Verlander's bread and butter is still his mid-to-upper 90s fastball, which he throws for more than half of his pitches. He mixes in a slider and a power curveball, but the changeup remains a work in progress. He threw three in a row Monday to the Mets' Brandon Nimmo. That's something he normally wouldn't do in a regular game, but he threw a good one and wanted some repetition.
Verlander said tinkering with a split-fingered grip might have helped him get a feeling of getting back on top of the ball. But the key is how he releases the ball, because that creates the action and differential in speed he is looking for.
"The changeup is still a mental grind for him, because he wants it to be perfect, like a lot of his other pitches," Astros manager A.J. Hinch said. "Anytime there's separation from your second- or third-best pitch to your fourth-best pitch, there can be a little bit of angst when it comes to not executing it perfectly."
In addition to the changeup, Verlander wants to work on spinning his curveball better this spring and making strides forward with his slider. He's made a few adjustments recently on how he works his hands throughout his delivery.
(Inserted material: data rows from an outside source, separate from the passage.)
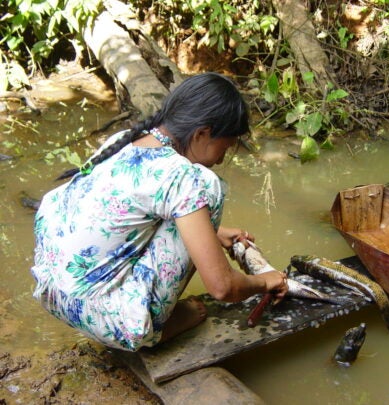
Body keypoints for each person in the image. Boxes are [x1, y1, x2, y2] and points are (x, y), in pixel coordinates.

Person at [31, 72, 288, 351]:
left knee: (191, 207)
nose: (221, 159)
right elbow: (223, 288)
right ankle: (148, 329)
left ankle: (130, 316)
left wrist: (216, 233)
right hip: (108, 322)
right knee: (209, 187)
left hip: (55, 296)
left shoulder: (125, 141)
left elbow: (124, 217)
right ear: (202, 133)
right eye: (223, 148)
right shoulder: (185, 177)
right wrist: (265, 280)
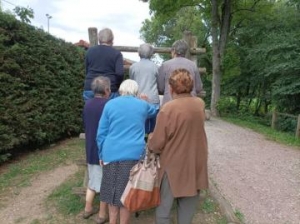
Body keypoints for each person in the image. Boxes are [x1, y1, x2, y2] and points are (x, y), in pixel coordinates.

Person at [148, 68, 208, 224]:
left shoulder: (168, 108)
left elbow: (157, 143)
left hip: (172, 166)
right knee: (187, 211)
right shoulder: (199, 104)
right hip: (195, 163)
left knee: (163, 211)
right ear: (191, 86)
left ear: (171, 88)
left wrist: (150, 139)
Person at [96, 80, 158, 224]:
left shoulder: (109, 104)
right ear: (136, 91)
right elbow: (155, 110)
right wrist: (146, 101)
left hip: (110, 153)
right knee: (127, 193)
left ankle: (112, 222)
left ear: (121, 90)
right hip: (133, 155)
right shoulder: (142, 105)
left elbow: (101, 133)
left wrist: (101, 153)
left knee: (112, 193)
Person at [82, 76, 110, 223]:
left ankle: (87, 208)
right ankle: (102, 214)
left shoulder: (87, 104)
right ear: (106, 90)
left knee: (93, 179)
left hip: (90, 146)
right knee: (105, 182)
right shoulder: (108, 105)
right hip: (103, 149)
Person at [158, 39, 203, 105]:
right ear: (185, 51)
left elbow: (161, 88)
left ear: (174, 51)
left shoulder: (165, 65)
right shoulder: (193, 65)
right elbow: (198, 87)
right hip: (190, 103)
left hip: (169, 103)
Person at [83, 28, 124, 101]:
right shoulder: (116, 54)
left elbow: (87, 70)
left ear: (99, 39)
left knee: (91, 110)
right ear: (112, 40)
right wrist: (116, 85)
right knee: (109, 111)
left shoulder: (90, 51)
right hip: (109, 88)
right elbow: (120, 73)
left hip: (90, 87)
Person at [129, 43, 160, 134]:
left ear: (139, 53)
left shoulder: (133, 67)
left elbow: (132, 81)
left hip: (138, 98)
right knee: (154, 126)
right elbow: (158, 82)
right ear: (151, 54)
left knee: (140, 124)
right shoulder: (155, 67)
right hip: (153, 99)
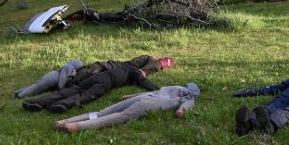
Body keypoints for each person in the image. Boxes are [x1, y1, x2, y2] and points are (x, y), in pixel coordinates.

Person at [55, 83, 200, 133]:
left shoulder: (172, 87)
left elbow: (151, 92)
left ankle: (65, 121)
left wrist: (131, 96)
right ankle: (77, 126)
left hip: (145, 98)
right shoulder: (189, 95)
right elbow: (187, 103)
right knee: (121, 116)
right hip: (153, 104)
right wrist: (181, 110)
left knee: (103, 112)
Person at [15, 55, 174, 98]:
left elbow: (144, 62)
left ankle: (22, 93)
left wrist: (146, 71)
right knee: (40, 86)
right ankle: (21, 93)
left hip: (103, 71)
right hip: (101, 71)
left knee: (41, 85)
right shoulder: (71, 69)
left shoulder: (75, 68)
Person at [22, 63, 158, 113]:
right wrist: (157, 89)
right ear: (142, 71)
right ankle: (61, 105)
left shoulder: (125, 66)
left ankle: (36, 102)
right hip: (106, 83)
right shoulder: (135, 72)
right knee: (85, 95)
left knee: (71, 90)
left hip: (95, 77)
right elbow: (143, 82)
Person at [15, 59, 84, 99]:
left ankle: (18, 92)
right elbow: (63, 78)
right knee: (37, 87)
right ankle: (21, 96)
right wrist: (60, 88)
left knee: (36, 85)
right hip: (52, 78)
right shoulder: (69, 67)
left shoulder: (69, 66)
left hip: (51, 76)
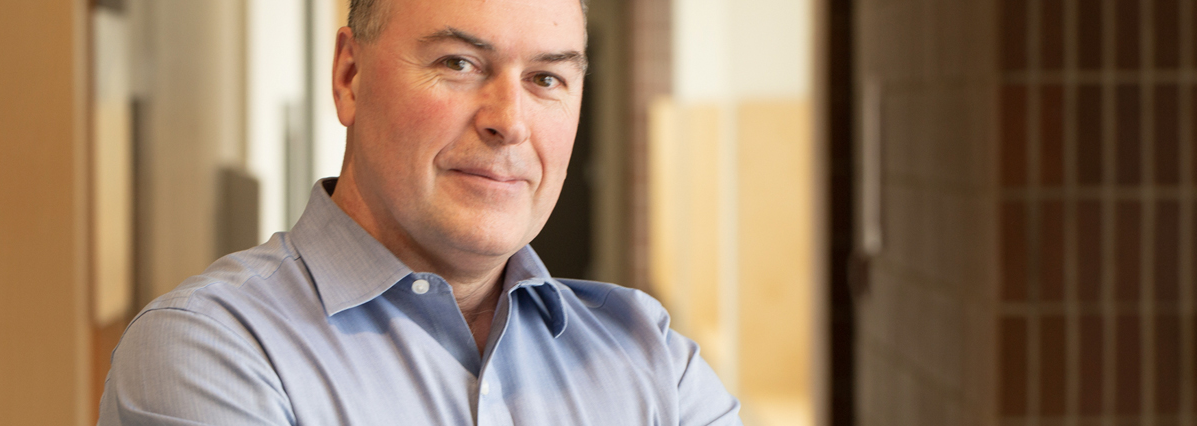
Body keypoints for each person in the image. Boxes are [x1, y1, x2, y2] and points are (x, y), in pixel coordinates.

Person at [96, 0, 741, 424]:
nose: (509, 122)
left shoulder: (652, 358)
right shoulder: (211, 351)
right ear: (351, 76)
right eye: (459, 63)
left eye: (546, 79)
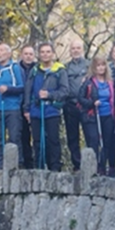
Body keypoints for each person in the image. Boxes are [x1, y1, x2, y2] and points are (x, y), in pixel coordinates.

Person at [23, 43, 69, 171]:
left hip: (52, 110)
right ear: (39, 54)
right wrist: (26, 109)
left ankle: (55, 169)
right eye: (42, 52)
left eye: (48, 52)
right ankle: (39, 167)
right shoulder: (35, 71)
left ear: (53, 54)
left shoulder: (60, 70)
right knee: (37, 141)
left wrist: (49, 94)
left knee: (53, 140)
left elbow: (65, 91)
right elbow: (28, 90)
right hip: (36, 111)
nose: (45, 54)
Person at [78, 57, 115, 175]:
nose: (100, 68)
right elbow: (80, 98)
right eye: (98, 66)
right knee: (94, 140)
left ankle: (103, 166)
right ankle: (92, 167)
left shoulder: (110, 82)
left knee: (107, 142)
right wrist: (92, 103)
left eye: (102, 65)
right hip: (92, 116)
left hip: (107, 115)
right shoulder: (88, 82)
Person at [63, 39, 89, 172]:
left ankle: (91, 164)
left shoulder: (90, 65)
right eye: (73, 48)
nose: (76, 50)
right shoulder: (65, 67)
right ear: (70, 50)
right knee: (72, 136)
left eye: (78, 48)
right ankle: (77, 164)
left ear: (82, 49)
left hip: (86, 106)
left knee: (90, 135)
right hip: (70, 105)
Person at [18, 45, 37, 169]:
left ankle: (38, 162)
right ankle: (24, 162)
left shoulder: (38, 69)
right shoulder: (15, 68)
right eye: (26, 54)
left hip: (35, 105)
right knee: (22, 135)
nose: (28, 56)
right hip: (19, 105)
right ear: (21, 55)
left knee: (37, 135)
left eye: (31, 54)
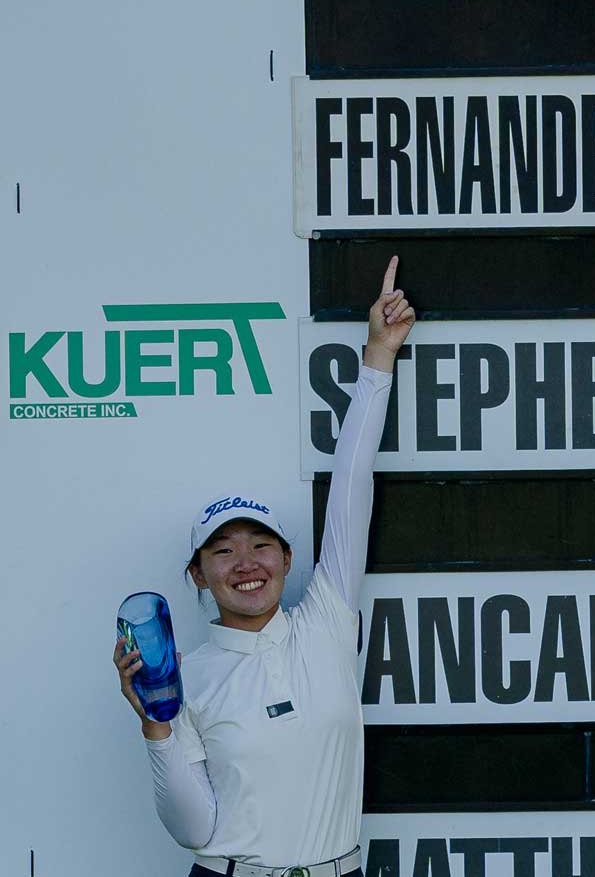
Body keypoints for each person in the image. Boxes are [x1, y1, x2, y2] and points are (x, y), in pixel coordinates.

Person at [112, 257, 414, 877]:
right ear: (198, 575)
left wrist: (378, 356)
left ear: (288, 559)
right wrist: (157, 725)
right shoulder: (184, 677)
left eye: (261, 545)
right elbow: (194, 829)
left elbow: (353, 483)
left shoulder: (326, 619)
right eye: (223, 550)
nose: (245, 563)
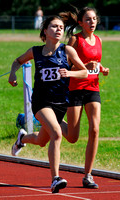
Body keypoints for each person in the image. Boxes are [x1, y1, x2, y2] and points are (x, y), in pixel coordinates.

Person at [8, 16, 87, 193]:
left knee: (41, 140)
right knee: (57, 134)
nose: (59, 29)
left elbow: (84, 72)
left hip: (60, 104)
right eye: (54, 26)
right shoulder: (35, 51)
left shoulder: (67, 51)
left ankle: (22, 139)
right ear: (45, 31)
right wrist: (12, 74)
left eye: (61, 27)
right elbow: (17, 61)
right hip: (41, 102)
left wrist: (70, 74)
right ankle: (55, 179)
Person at [59, 7, 109, 189]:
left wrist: (101, 68)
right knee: (72, 137)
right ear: (80, 22)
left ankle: (88, 175)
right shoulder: (75, 39)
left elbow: (94, 61)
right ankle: (53, 121)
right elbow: (65, 66)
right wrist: (84, 66)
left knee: (95, 130)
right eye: (88, 19)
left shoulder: (98, 39)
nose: (92, 22)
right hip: (75, 88)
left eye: (94, 19)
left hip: (93, 88)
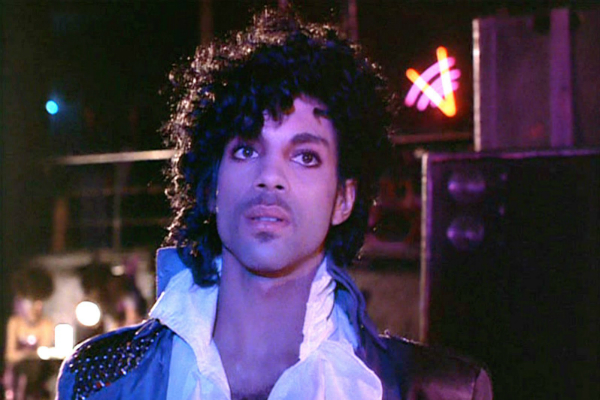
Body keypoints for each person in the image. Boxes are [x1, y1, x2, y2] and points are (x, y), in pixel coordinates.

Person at [56, 9, 492, 400]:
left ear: (344, 199)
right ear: (210, 187)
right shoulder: (100, 381)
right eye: (246, 149)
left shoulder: (443, 391)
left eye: (306, 157)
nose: (270, 175)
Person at [5, 267, 55, 400]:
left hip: (37, 379)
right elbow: (10, 355)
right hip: (16, 378)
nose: (37, 307)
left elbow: (43, 353)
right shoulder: (15, 322)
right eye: (33, 302)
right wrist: (27, 355)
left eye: (39, 302)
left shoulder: (46, 324)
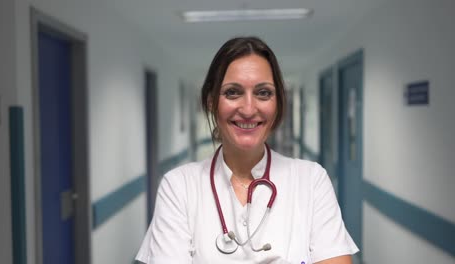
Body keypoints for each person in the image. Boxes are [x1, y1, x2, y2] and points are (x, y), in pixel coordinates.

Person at [135, 36, 359, 264]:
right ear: (212, 101)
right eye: (233, 92)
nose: (249, 109)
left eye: (263, 93)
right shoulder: (178, 187)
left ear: (278, 102)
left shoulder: (312, 181)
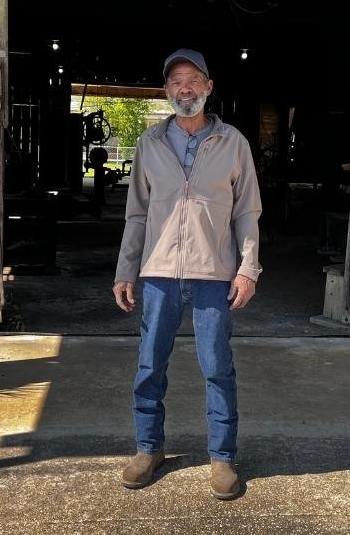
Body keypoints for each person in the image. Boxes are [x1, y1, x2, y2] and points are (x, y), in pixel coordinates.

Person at [113, 48, 262, 500]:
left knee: (217, 367)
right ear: (167, 90)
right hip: (158, 272)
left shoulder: (234, 143)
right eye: (177, 81)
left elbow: (247, 212)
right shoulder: (150, 143)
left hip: (213, 274)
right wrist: (126, 270)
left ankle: (222, 457)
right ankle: (148, 449)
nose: (185, 88)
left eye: (193, 80)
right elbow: (136, 213)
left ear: (209, 87)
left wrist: (247, 268)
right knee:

"The first few pitches you kind of get out of your regular game plan and you kind of try to do a little bit too much, because it's the first time in a competitive situation, and then you kind of settle down," he said. "What I was really most pleased about is how the ball was coming out of my hand when I settled in and tried to pitch and hit my spots. It was still coming out pretty good. It was a great sign for me."